Exploiting dimensionality reduction and neural network techniques for the development of expert brain–computer interfaces

Abstract

Background:Analysis and classification of extensive medical data (e.g. electroencephalography (EEG) signals) is a significant challenge to develop effective brain–computer interface (BCI) system. Therefore, it is necessary to build automated classification framework to decode different brain signals. Methods:In the present study, two-step filtering approach is utilize to achieve resilience towards cognitive and external noises. Then, empirical wavelet transform (EWT) and four data reduction techniques; principal component analysis (PCA), independent component analysis (ICA), linear discriminant analysis (LDA) and neighborhood component analysis (NCA) are first time integrated together to explore dynamic nature and pattern mining of motor imagery (MI) EEG signals. Specifically, EWT helped to explore the hidden patterns of MI tasks by decomposing EEG data into different modes where every mode was consider as a feature vector in this study and each data reduction technique have been applied to all these modes to reduce the dimension of huge feature matrix.
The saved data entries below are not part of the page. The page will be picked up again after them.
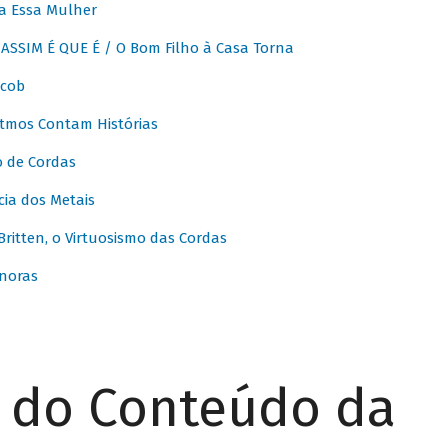
a Essa Mulher
SSIM É QUE É / O Bom Filho à Casa Torna
acob
itmos Contam Histórias
o de Cordas
ia dos Metais
itten, o Virtuosismo das Cordas
noras
r do Conteúdo da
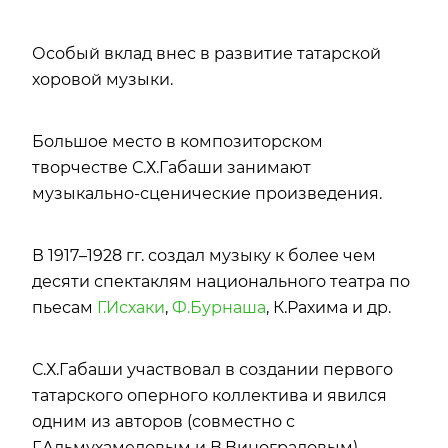
Особый вклад внес в развитие татарской
хоровой музыки.
Большое место в композиторском
творчестве С.Х.Габаши занимают
музыкально-сценические произведения.
В 1917–1928 гг. создал музыку к более чем
десяти спектаклям национального театра по
пьесам
Г.Исхаки
,
Ф.Бурнаша
, К.Рахима и др.
С.Х.Габаши участвовал в создании первого
татарского оперного коллектива и явился
одним из авторов (совместно с
Г.Альмухамедовым и В.Виноградовым)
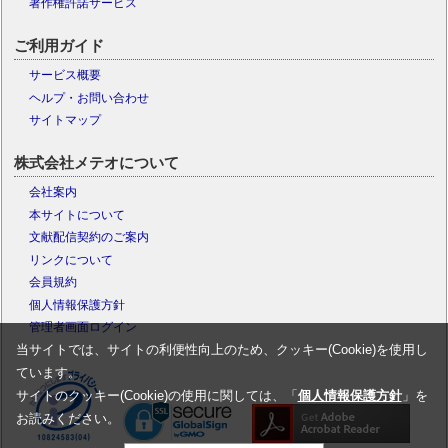
著作権許諾サービス
ご利用ガイド
サービス概要
ヘルプ・お問い合わせ
サイトマップ
株式会社メテオについて
会社案内
本サイトについて
文献配信契約のご案内
リンクについて
会員規約
個人情報保護方針
管理者画面ログイン
当サイトでは、サイトの利便性向上のため、クッキー(Cookie)を使用し
ています。
サイトのクッキー(Cookie)の使用に関しては、「
個人情報保護方針
」を
お読みください。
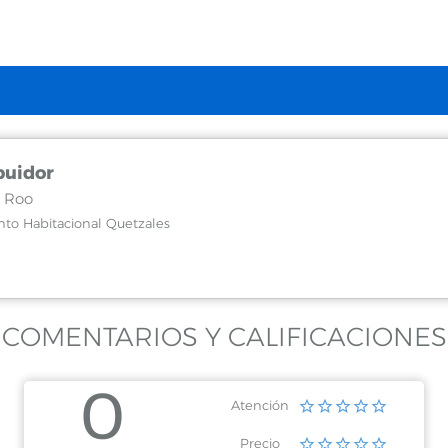
buidor
 Roo
nto Habitacional Quetzales
COMENTARIOS Y CALIFICACIONES
0
Atención
Precio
Moreover, an automated correlation-based components/coefficients selection criteria and parameter tuning were implemented for PCA, ICA, LDA, and NCA respectively. For the comparison purposes, all the experiments were performed on two publicly available datasets (BCI competition III dataset IVa and IVb). The performance of the experiments was verified by decoding three different channel combination strategies along with several neural networks. The regularization parameter tuning of NCA guaranteed to improve classification performance with significant features for each subject. Results:The experimental results revealed that NCA provides an average sensitivity, specificity, accuracy, precision, F1 score and kappa-coefficient of 100% for subject dependent case whereas 93%, 93%, 92.9%, 93%, 96.4% and 90% for subject independent case respectively. All the results were obtained with artificial neural networks, cascade-forward neural networks and multilayer perceptron neural networks (MLP) for subject dependent case while with MLP for subject independent case by utilizing 7 channels out of total 118. Such an increase in results can alleviate users to explain more clearly their MI activities. For instance, physically impaired person will be able to manage their wheelchair quite effectively, and rehabilitated persons may be able to improve their activities.